Except that there is something that he doesn't want to admit to
himself, much less Buffy, some deeply unpleasant part of him that he
can't quite get rid of. Because she _has_ changed, mostly in ways he
admires. She's less sprightly but more assured, and she's comfortable
and capable in command now. And sometimes a weariness creeps over
her, when all she wants to do is rest her head on his shoulder, as she
had at her mother's grave. None of this he minds, it just means that
she's getting wiser without losing her sense of self. He loves her for
it.

And she's still just as affectionate and spontaneous, reaching out for
him in bed with hesitant hands as he covers her with kisses. He still
feels so large next to her, he's almost apologetic about it (and he's
so used to apologising for his existence). But she's as warm and sweet
as he remembers from that disastrous first time.

Except that sometimes, when they're making love, if he, well, keeps
her up there too high and too long, something will steal over her. Her
movements become more fluid, her hands lose their hesitancy and her
eyes glow mischievous. And then she takes him as hard as she can,
until it hurts (he's only mortal now) and she doesn't seem to
notice. She's beautiful, moving in the joy of her own body, with the
grace of someone who is utterly confident of perfect coordination and
strength. But Angel loathes it.

He loathes it because old-fashioned Liam still thinks that true love
is chaste, because Angelus has already had his blonde whore. And
because it reminds Angel of Spike, the same careless precision of
movement and utter lack of inhibition. Which Angel desperately,
desperately does not want to think of when he's in bed with Buffy.

It's as if Spike is still somewhere in the house, slouching from room
to room and dropping cigarette ash into the house-plants. He's in
Dawn's speech and Buffy's body and there are still two bags of
mini-marshmallows in the pantry, well past their use-by date, because
Joyce once bought them and no-one else will eat them. Spike would have
known how to pick between _Enterprise_ and the movie, he probably even
knew what they were, the characters' names, which actor had been
married to whoever in some other show.

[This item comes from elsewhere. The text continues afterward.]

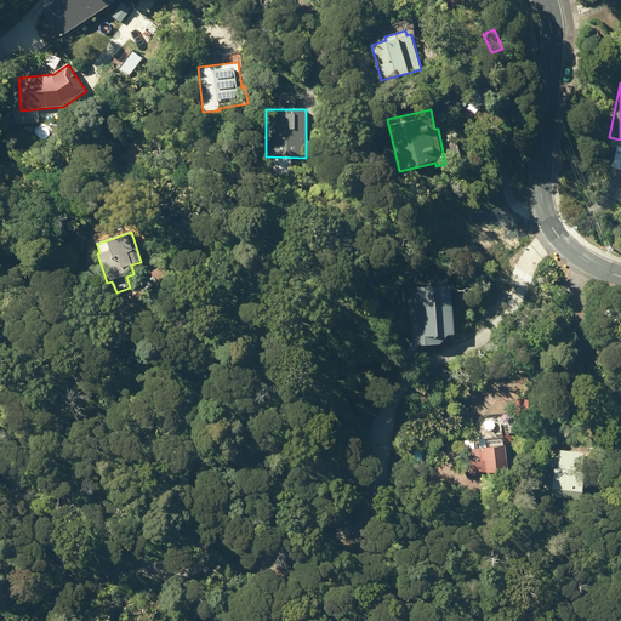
[(491,274),(493,284),(506,284),(505,273),(491,274)]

He'd always been like that, had
instinctively grasped what few humans and even fewer vampires do---how
to change with the times, how to keep up with them, how to avoid
becoming the old fossil that Angel sometimes feels himself to
be. (Angel has a century-old memory of the four of them going to the
theatre for someone's private box, and while three took their time and
pleasure with their kills, Spike had drained his quickly and then
settled down to _actually watch the play_.)

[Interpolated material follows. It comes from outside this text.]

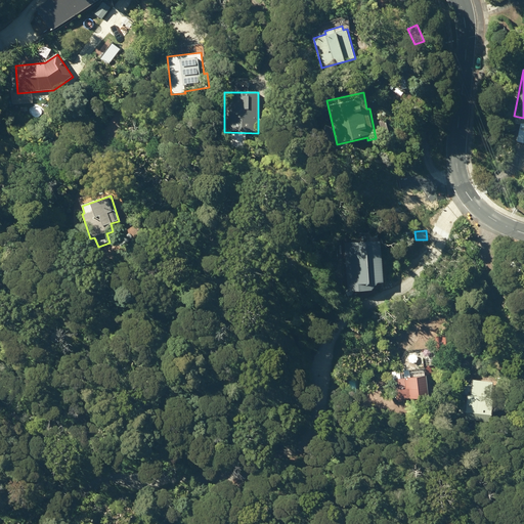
[(459,373),(469,375),(469,367),(460,365),(459,373)]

And Angel wonders if this isn't actually Spike's revenge, his comeback
for Angelus stealing Dru, if Spike hasn't finally won the set of
mind-games he's fought with Angelus from the beginning. Somehow Spike
has tainted even this Powers-ordained happy-ever-after that Angel
lives in now.

Even Dawn's argument with her sister is about Spike---he hasn't
written for months and Dawn wants to look for him. She worries that
he's dead.

"Dawn,'' Angel had once told her evenly, "Spike is surprisingly hard
to kill.''

And Buffy had laughed. "Tell me about it,'' she'd said.